## EXERCISE BRIEF
Pick out and copy each line of the records below that contains the string "Which". Case counts.

## PROVIDED INFORMATION

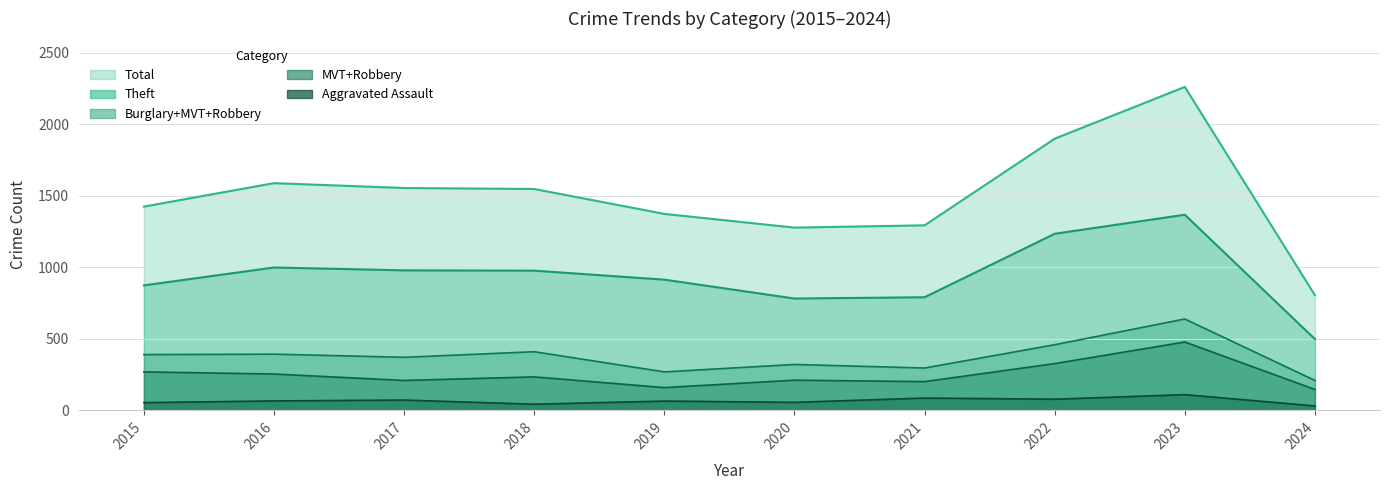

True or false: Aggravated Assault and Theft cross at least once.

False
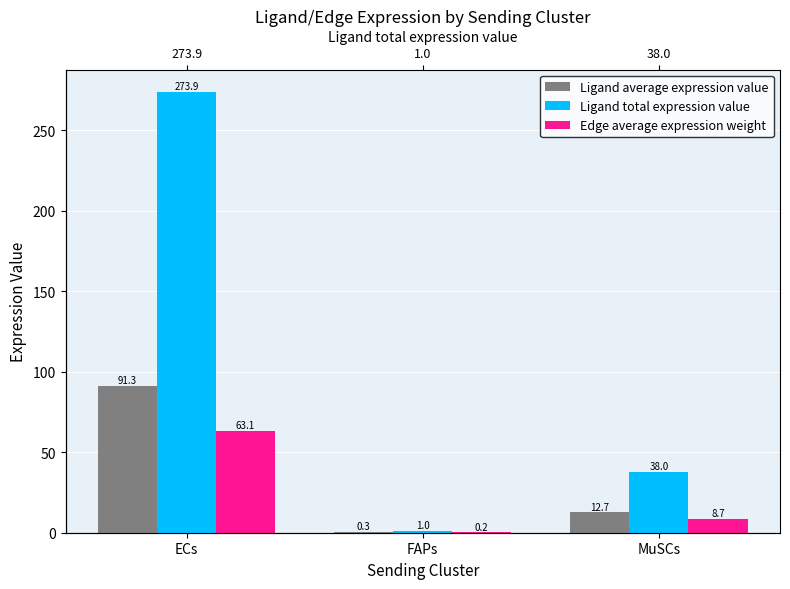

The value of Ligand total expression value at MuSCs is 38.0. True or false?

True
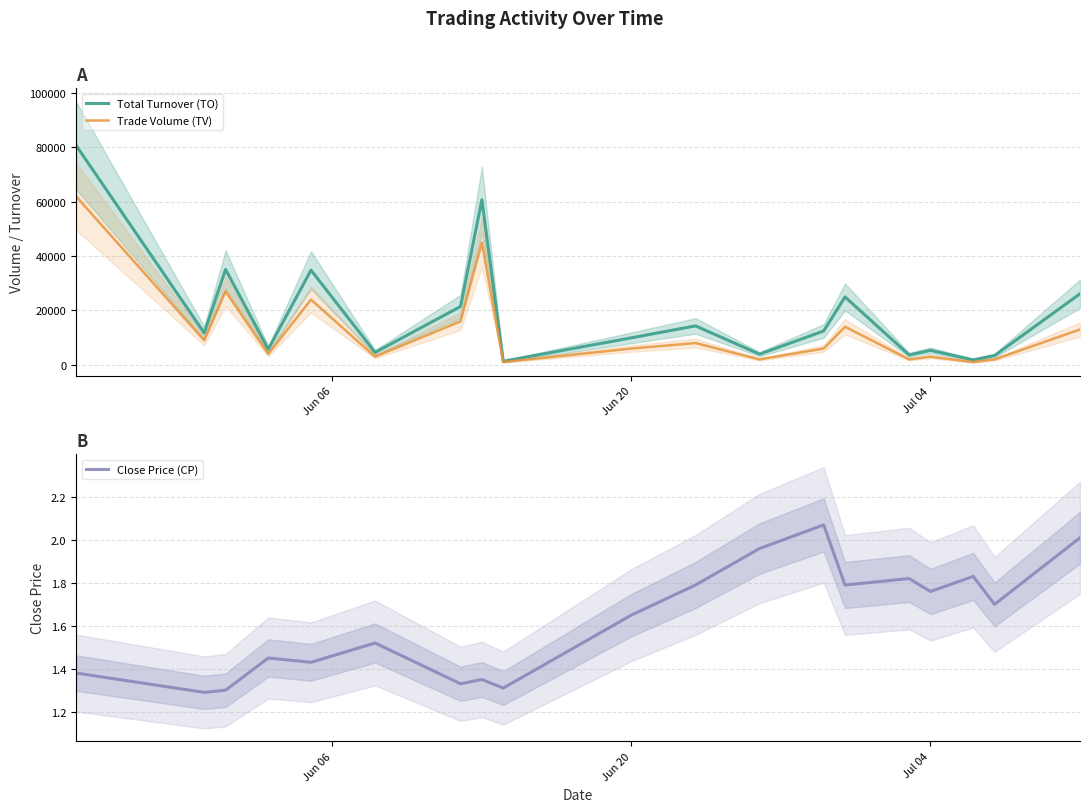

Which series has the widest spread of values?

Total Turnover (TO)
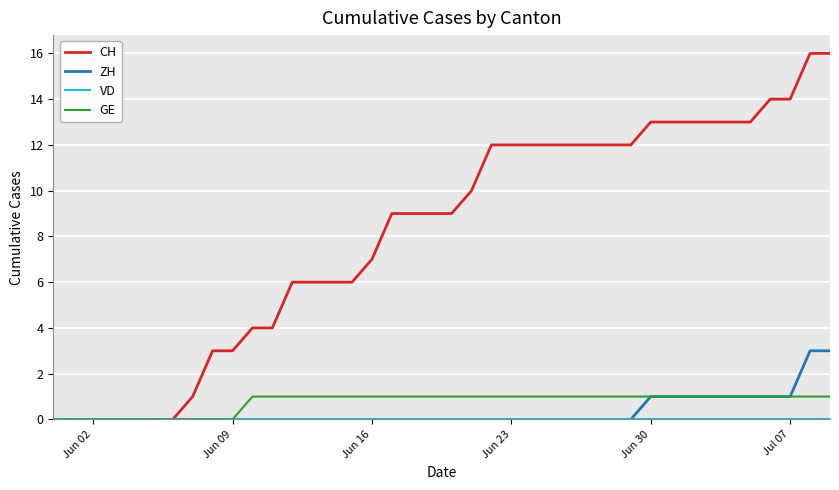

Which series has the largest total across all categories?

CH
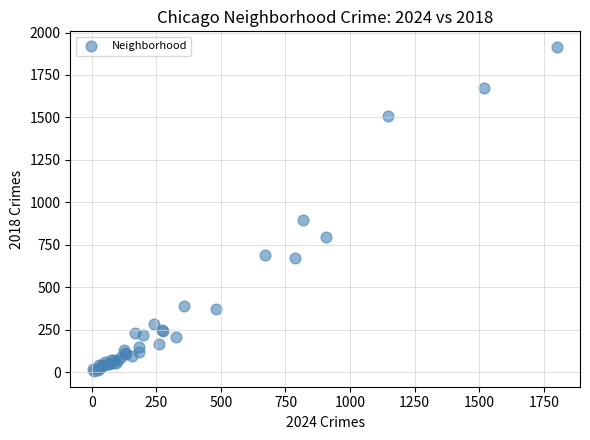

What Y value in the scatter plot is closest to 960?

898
--
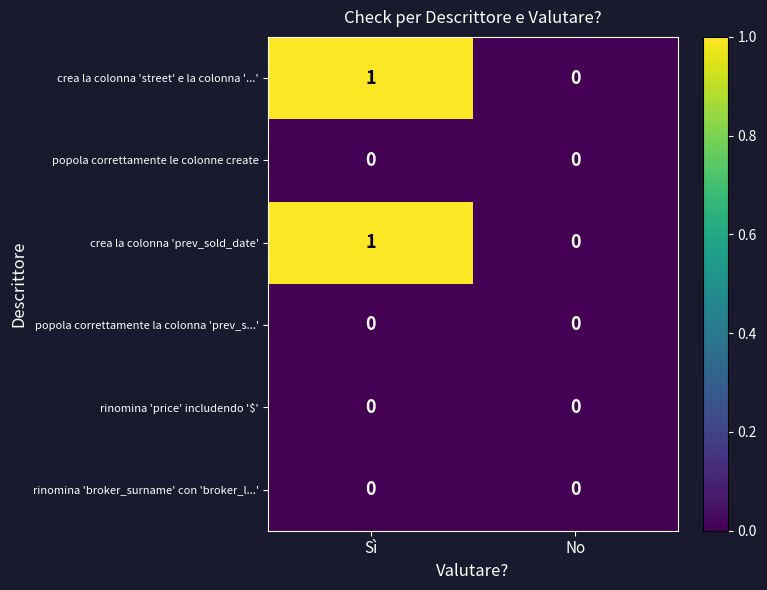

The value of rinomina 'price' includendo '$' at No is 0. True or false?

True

## ANSWER SECTION
Which series has the widest spread of values?
Which series has the largest total across all categories?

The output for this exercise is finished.